# Gassy pup



## Tucker57 (Nov 20, 2010)

My 8 month old standard pup, Shamus, has a terrible gas problem....hard to imagine those smells coming from such a cutie! I feed him Canidae kibble, so I'm wondering whether I should try switching to something else. Has anyone else had this problem with Canidae?


----------



## vtomblin (Jul 18, 2010)

I had smelly issues too. A table spoon of plain yogurt in the chow fixed the problem like a charm. Hope that works for you too.


----------



## cbrand (Aug 9, 2009)

Gas means that the dog is not processing his food well. You can try using yogurt or a pro-biotic to get the stomach flora back in line.
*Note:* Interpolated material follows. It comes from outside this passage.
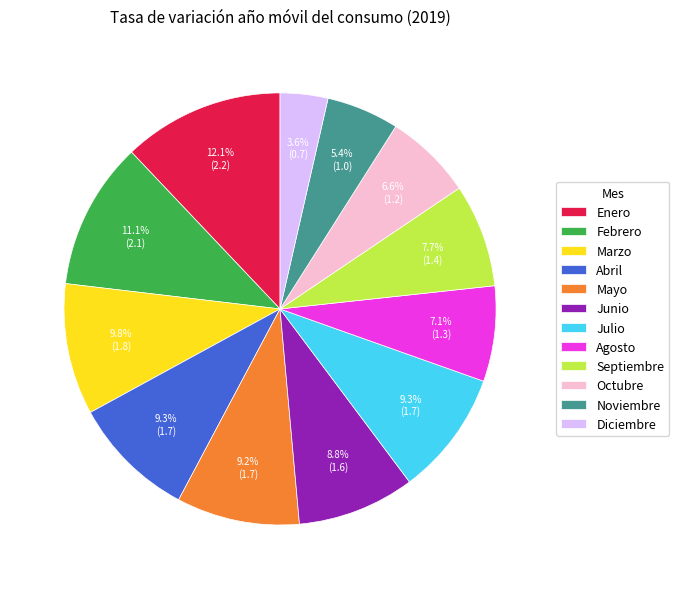

What is the smallest slice in the pie chart?

Diciembre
However, it may be that your dogs does not tolerate certain foods well.

In this case, you are going to have to eliminate certain ingredients. For many poodles chicken and grains (including rice) are a problem. You might try moving to a kibble like Natural Balance that has duck and potato instead.


----------



## Tucker57 (Nov 20, 2010)

I chose Canidae because it is grain-free and is supposed to be one of the better types of kibble. However it is not limited-ingredient, so maybe I need to go down that route and try the duck and potato, which I used at one point for another dog.

I might try the yogurt, too, but does it need to be the probiotic kind (like activia) or will any plain yogurt work?

Thanks for your input!


----------



## vtomblin (Jul 18, 2010)

All yogurt has probiotics. Activia just advertises it. Normal plain yogurt works great. With mine it doesn't matter what he eats. He is on raw now. Some nights he just stinks  but the yogurt fixed it. I can sure tell when I forget to put it in :yuck:


----------



## Fluffyspoos (Aug 11, 2009)

Maybe I'll have to try the yogurt/switching foods as well. Both poodles here are mega farty on Solid Gold, but their stool is solid and their coats are great. Vegas farts a lot, but they don't smell, but man can Vienna clear a room, and hers has no warning. Just a creeping, silent death.


----------



## Tucker57 (Nov 20, 2010)

LOL! Vienna sounds a lot like Shamus - good thing they're so cute!


----------



## pudlemom (Apr 16, 2010)

Fluffyspoos said:


> but man can Vienna clear a room, and hers has no warning. Just a creeping, silent death.


This sound just like Luke,none of my others fart but Luke ainkiller: it lingers just like a low laying fog!


----------



## Olie (Oct 10, 2009)

I have often heard food can do this and also how fast they eat it. Suri has gas almost every time she sits.

I changed to Raw a year ago and I thought her gas would go away but it has not. Her gas rarely smells but it is LOUD and hollow most times. 

I don't think I ever used a kibble that didn't cause some gas - some worse than others.


----------